▶ [Instructions for the task] Exactly the lines from the first line of the listing through the line containing "オステリア ラ・ルーナ・ロッサ" should appear in the output, unchanged.
● ● ●
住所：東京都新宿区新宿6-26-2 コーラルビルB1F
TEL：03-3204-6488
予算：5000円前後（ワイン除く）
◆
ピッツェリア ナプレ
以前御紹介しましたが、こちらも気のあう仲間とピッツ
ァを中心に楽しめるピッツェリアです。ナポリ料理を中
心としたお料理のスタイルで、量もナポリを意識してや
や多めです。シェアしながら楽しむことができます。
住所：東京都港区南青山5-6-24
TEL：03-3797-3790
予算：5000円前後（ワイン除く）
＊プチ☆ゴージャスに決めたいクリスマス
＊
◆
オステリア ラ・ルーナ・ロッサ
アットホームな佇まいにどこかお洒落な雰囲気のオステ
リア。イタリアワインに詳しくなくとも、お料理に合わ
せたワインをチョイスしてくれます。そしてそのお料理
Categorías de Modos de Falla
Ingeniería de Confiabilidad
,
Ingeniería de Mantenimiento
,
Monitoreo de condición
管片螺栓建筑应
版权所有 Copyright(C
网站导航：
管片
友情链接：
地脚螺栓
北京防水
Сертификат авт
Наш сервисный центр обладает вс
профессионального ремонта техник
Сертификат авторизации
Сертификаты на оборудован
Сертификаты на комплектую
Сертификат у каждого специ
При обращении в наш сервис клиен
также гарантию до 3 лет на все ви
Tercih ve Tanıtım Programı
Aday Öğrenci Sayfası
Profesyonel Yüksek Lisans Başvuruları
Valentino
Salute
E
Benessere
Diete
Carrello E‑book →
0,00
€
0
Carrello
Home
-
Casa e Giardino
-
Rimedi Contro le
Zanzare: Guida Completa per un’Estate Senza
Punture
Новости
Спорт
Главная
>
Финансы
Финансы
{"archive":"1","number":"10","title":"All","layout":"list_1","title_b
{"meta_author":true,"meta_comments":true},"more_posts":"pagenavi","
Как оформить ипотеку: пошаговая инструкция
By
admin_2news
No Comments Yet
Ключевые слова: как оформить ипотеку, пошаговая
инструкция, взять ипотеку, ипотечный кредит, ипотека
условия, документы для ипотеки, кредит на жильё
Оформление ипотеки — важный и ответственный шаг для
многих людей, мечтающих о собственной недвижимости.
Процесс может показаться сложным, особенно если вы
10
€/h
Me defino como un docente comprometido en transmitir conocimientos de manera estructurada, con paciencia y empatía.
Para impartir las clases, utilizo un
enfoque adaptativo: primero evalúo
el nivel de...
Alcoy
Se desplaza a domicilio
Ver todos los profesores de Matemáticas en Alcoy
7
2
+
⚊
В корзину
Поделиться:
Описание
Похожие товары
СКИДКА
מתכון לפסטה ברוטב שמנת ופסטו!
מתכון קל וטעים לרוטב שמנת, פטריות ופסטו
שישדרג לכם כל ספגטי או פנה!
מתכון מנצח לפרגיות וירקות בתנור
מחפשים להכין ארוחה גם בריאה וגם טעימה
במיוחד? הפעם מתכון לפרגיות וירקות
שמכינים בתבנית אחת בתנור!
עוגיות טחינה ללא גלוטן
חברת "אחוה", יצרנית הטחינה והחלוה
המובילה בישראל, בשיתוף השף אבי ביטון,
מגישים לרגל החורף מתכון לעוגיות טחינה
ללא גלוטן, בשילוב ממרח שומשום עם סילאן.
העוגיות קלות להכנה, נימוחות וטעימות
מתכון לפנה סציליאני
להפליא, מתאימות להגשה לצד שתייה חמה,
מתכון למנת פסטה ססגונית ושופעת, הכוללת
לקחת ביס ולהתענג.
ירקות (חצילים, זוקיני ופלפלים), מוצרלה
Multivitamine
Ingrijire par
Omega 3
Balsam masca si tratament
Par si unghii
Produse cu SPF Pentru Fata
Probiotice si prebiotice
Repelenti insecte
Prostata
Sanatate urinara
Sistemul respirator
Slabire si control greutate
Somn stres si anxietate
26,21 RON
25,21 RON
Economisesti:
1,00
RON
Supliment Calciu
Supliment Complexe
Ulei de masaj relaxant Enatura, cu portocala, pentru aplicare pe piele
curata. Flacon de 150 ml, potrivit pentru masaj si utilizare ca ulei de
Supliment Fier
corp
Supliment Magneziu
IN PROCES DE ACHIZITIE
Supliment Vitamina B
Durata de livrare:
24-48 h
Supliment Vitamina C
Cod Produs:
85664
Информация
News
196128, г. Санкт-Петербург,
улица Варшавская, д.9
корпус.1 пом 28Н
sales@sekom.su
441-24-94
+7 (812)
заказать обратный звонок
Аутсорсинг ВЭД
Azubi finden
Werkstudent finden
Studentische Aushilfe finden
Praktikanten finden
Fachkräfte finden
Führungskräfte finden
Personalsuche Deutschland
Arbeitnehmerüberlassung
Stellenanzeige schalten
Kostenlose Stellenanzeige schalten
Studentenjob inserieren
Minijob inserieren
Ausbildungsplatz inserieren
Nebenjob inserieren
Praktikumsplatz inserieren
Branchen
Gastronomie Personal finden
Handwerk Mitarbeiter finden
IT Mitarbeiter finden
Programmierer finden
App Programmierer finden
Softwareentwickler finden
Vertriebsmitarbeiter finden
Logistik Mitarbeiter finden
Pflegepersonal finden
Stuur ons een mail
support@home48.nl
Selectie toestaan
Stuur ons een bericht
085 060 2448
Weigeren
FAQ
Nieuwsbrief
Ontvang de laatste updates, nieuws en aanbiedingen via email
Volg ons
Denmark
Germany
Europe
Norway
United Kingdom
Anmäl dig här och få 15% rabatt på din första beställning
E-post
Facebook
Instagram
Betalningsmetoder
● ● ●
▶ [Solved exercise]
住所：東京都新宿区新宿6-26-2 コーラルビルB1F
TEL：03-3204-6488
予算：5000円前後（ワイン除く）
◆
ピッツェリア ナプレ
以前御紹介しましたが、こちらも気のあう仲間とピッツ
ァを中心に楽しめるピッツェリアです。ナポリ料理を中
心としたお料理のスタイルで、量もナポリを意識してや
や多めです。シェアしながら楽しむことができます。
住所：東京都港区南青山5-6-24
TEL：03-3797-3790
予算：5000円前後（ワイン除く）
＊プチ☆ゴージャスに決めたいクリスマス
＊
◆
オステリア ラ・ルーナ・ロッサ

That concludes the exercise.